━━━━━ TEXT BLOCK ━━━━━

Carter has said he will appeal after re-analysis of his sample from the 2008 Beijing Games using more advanced scientific methods returned a positive test to the prohibited stimulant methylhexaneamine.

The result announced by the International Olympic Committee last week meant Jamaica was stripped of the 4x100m relay gold, one of Bolt’s unprecedented three gold medals at three consecutive Olympics at Beijing, London in 2012 and Rio de Janeiro last year.

Bolt and fellow Jamaican sprinter Asafa Powell arrived in Melbourne on Wednesday for a Nitro Athletics meet which begins Saturday.

“Initially (I was) disappointed, of course,” Bolt said at Melbourne airport.

“But in life, things happen … I’m not sad, I’m waiting to see if Nesta is going to appeal or whatever,” Bolt added. “So right now I’m just waiting to see what’s going to happen. But I gave up my medal.”

Carter teamed with Bolt on three straight world championship relay-winning teams, from 2011 through 2015. Carter also took an individual bronze in the 100m in 2013 in Moscow, behind Bolt and Justin Gatlin of the United States.

━━━━━

◆ TASK GOAL ◆
Copy the news report about the stripped relay gold word for word, everything from "Bolt and fellow" down to "the United States.".

━━━━━ RECORD EXCERPTS ━━━━━

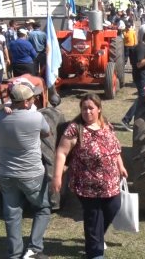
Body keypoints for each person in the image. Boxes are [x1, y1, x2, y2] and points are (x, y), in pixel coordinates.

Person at [52, 93, 128, 259]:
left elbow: (114, 149)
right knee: (93, 216)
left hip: (110, 181)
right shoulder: (75, 128)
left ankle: (96, 238)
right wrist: (57, 176)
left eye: (91, 108)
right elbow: (61, 152)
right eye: (84, 108)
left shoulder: (106, 125)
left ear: (99, 109)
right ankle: (95, 253)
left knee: (113, 207)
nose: (87, 112)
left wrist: (121, 166)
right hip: (86, 183)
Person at [0, 79, 51, 259]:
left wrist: (5, 107)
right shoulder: (35, 117)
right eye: (32, 98)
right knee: (43, 208)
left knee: (12, 214)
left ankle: (15, 253)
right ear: (25, 102)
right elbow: (47, 132)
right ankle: (34, 248)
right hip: (31, 173)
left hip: (6, 173)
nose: (34, 100)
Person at [121, 30, 145, 131]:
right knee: (142, 97)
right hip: (141, 77)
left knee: (144, 98)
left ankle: (140, 118)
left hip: (144, 76)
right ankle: (126, 119)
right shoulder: (140, 48)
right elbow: (139, 64)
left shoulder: (143, 47)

━━━━━

◆ SOLUTION TO THIS PROBLEM ◆
Bolt and fellow Jamaican sprinter Asafa Powell arrived in Melbourne on Wednesday for a Nitro Athletics meet which begins Saturday.

“Initially (I was) disappointed, of course,” Bolt said at Melbourne airport.

“But in life, things happen … I’m not sad, I’m waiting to see if Nesta is going to appeal or whatever,” Bolt added. “So right now I’m just waiting to see what’s going to happen. But I gave up my medal.”

Carter teamed with Bolt on three straight world championship relay-winning teams, from 2011 through 2015. Carter also took an individual bronze in the 100m in 2013 in Moscow, behind Bolt and Justin Gatlin of the United States.